*Goal:* In the records below, how many lines contain the string "NewBodyOperationType", with case counted? Give only the number.
--- BEGIN Input for this task ---
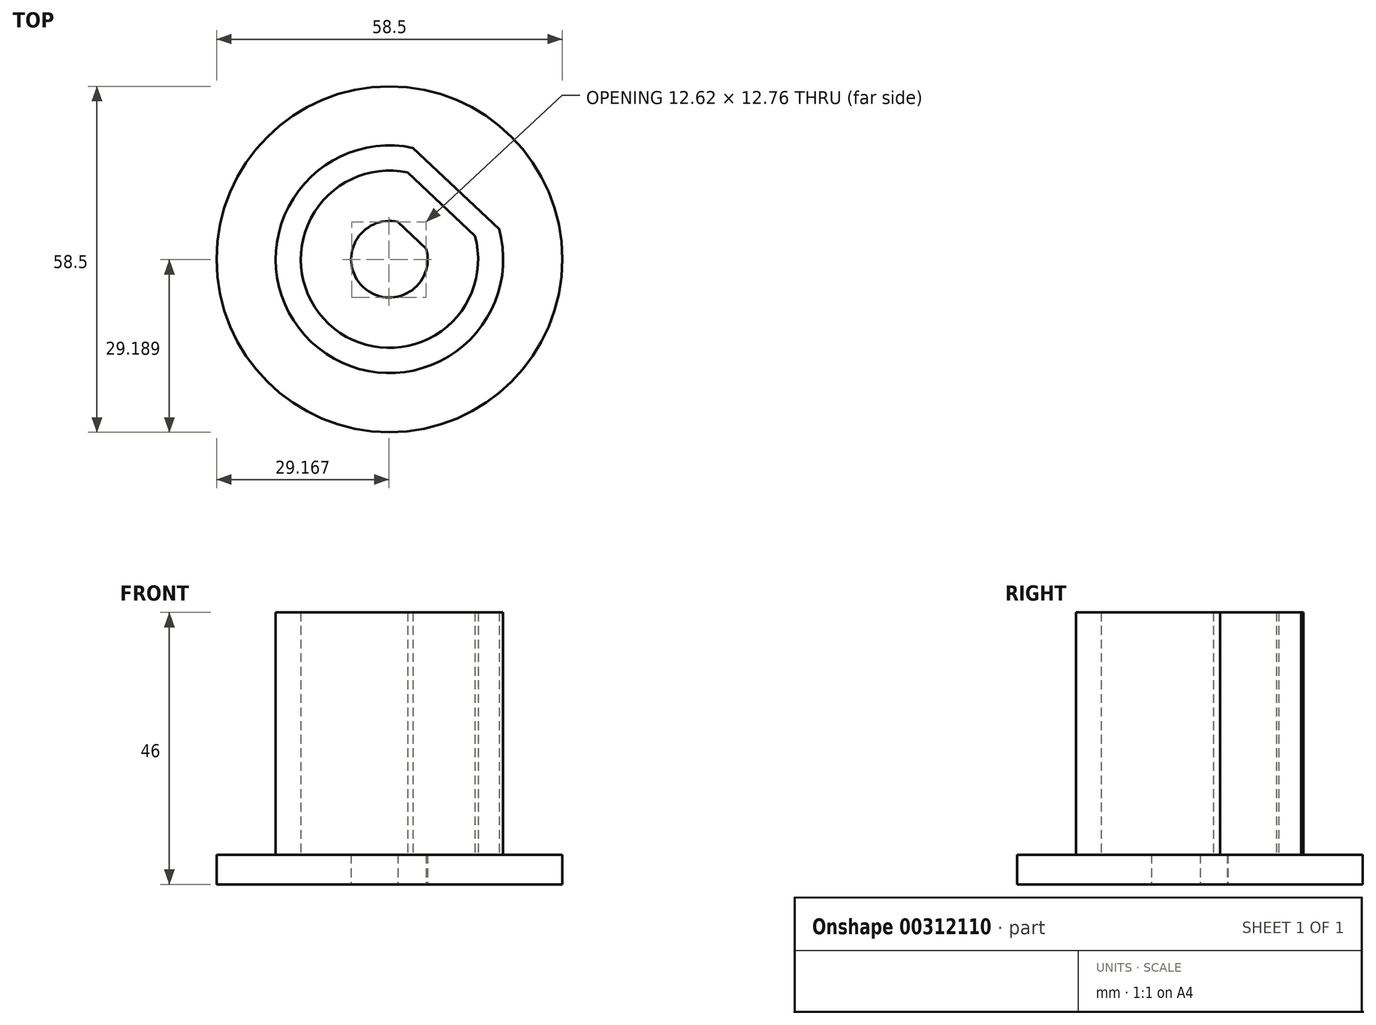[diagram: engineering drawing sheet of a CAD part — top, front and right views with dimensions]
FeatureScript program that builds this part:
annotation { "Feature Type Name" : "Feature", "Feature Type Description" : "" }
export const myFeature = defineFeature(function(context is Context, id is Id, definition is map)
    precondition{}
    {
        {
            var Q0;
            Q0=qCreatedBy(makeId("Top.planeOp"),FACE);
            var sketch = newSketch(context, id + "F0", { "sketchPlane" : qUnion([Q0])});
            skCircle(sketch, "E0", {"center": v(0, 0) * mm, "radius": 29.25 * mm});
            skSolve(sketch);
        }
        {
            var Q0;
            Q0 = qSketchRegion(id + "F0", true);
            extrude(context, id + "F1", {"entities" : qUnion([Q0]), "depth" : 5 * mm});
        }
        {
            var Q0;
            Q0=makeQuery(id+"F1.opExtrude","CAP_FACE",FACE,{"disambiguationData":[OSD([sQuery(id+"F0.wireOp",EDGE,"E0")])],"isStart":false});
            var sketch = newSketch(context, id + "F2", { "sketchPlane" : qUnion([Q0])});
            skArc(sketch, "E1", {"start": v(4, 18.83) * mm, "mid": v(-13.2, -14) * mm, "end": v(18.56, 5.1) * mm});
            skArc(sketch, "E2", {"start": v(3.1, 14.68) * mm, "mid": v(-10.29, -10.92) * mm, "end": v(14.47, 3.96) * mm});
            skLineSegment(sketch, "E3", {"start": v(4, 18.83) * mm, "end": v(18.56, 5.1) * mm});
            skLineSegment(sketch, "E4", {"start": v(3.1, 14.68) * mm, "end": v(14.47, 3.96) * mm});
            skSolve(sketch);
        }
        {
            var Q0;
            Q0 = qSketchRegion(id + "F2", true);
            extrude(context, id + "F3", {"entities" : qUnion([Q0]), "operationType" : NewBodyOperationType.ADD, "depth" : 41 * mm});
        }
        {
            var Q0;
            Q0=makeQuery(id+"F1.opExtrude","CAP_FACE",FACE,{"disambiguationData":[OSD([sQuery(id+"F0.wireOp",EDGE,"E0")])],"isStart":true});
            var sketch = newSketch(context, id + "F4", { "sketchPlane" : qUnion([Q0])});
            skSolve(sketch);
        }
        {
            var Q0;
            Q0=makeQuery(id+"F4.imprint","IMPRINT",FACE,{"disambiguationData":[TD([[makeQuery(id+"F4.imprint","IMPRINT",EDGE,{"derivedFrom":makeQuery(id+"F1.opExtrude","CAP_EDGE",EDGE,{"disambiguationData":[OSD([sQuery(id+"F0.wireOp",EDGE,"E0")])],"isStart":true})}),-1.0]])]});
            var sketch = newSketch(context, id + "F5", { "sketchPlane" : qUnion([Q0])});
            skArc(sketch, "E5", {"start": v(6.22, -1.79) * mm, "mid": v(-4.44, 4.71) * mm, "end": v(1.42, -6.32) * mm});
            skLineSegment(sketch, "E6", {"start": v(1.42, -6.32) * mm, "end": v(6.22, -1.79) * mm});
            skSolve(sketch);
        }
        {
            var Q0;
            Q0 = qSketchRegion(id + "F5", true);
            extrude(context, id + "F6", {"entities" : qUnion([Q0]), "operationType" : NewBodyOperationType.REMOVE, "oppositeDirection" : true, "depth" : 25.4 * mm});
        }
    });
--- END Input for this task ---
*Response to the exercise:* 2